Aeltherin, héroe del Valle de Mardal y protector de Linthuin, hizo un último esfuerzo para ponerse en pie y, con los labios fruncidos en un gesto desdeñoso, agarró uno de los braseros donde ardían los huesos y se volcó las brasas humeantes sobre la ropa. El diáfano tejido empezó a arder como la yesca, y las llamas azuladas se propagaron rápidamente por el cuerpo del príncipe. Aeltherin cayó al suelo, y el fuego enseguida se extendió por la alfombra y trepó por los tapices que colgaban de las paredes blancas.
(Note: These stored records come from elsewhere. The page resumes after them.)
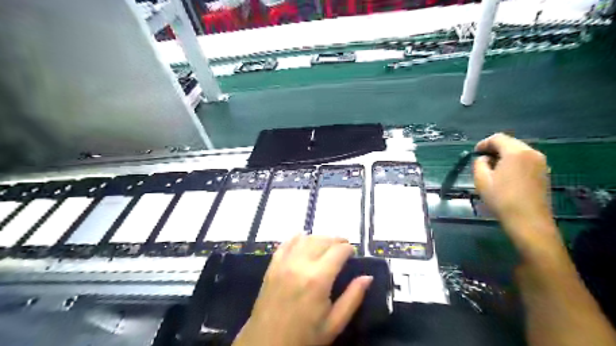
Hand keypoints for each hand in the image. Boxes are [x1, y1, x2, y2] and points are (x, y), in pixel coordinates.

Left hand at [233, 235, 372, 345]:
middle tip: (343, 246)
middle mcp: (300, 265)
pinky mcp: (272, 266)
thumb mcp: (334, 324)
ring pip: (305, 239)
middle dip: (336, 240)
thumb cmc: (304, 337)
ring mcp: (284, 263)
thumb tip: (368, 277)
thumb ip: (353, 298)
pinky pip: (286, 243)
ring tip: (327, 245)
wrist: (266, 344)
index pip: (338, 251)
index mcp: (318, 279)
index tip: (353, 252)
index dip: (348, 248)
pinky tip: (303, 239)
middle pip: (322, 240)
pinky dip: (297, 238)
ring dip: (319, 238)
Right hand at [473, 134, 555, 247]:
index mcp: (516, 152)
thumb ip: (479, 163)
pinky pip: (526, 160)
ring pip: (518, 152)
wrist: (529, 221)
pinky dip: (514, 163)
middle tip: (481, 160)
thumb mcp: (482, 180)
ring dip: (504, 156)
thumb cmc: (502, 199)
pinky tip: (506, 175)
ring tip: (492, 168)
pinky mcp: (544, 173)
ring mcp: (541, 163)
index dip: (483, 143)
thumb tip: (484, 159)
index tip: (474, 153)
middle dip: (494, 149)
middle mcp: (532, 153)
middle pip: (510, 143)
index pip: (498, 138)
Carathril y su compañía se apresuraron a poner a salvo, con gran destreza, tantos adeptos inconscientes como pudieron, envueltos por una nube de humo cada vez más densa, pero las llamas se avivaron y tuvieron que abandonar sin remedio una docena de elfos en aquel infierno. Uno de los guerreros hizo el ademán de regresar a la sala, pero Carathril lo retuvo agarrándolo del brazo.
—Ya no hay tiempo, Aerenis —le dijo al lugarteniente—. Las llamas los reclaman. Quizá, por fin, encontrarán la paz que buscaban.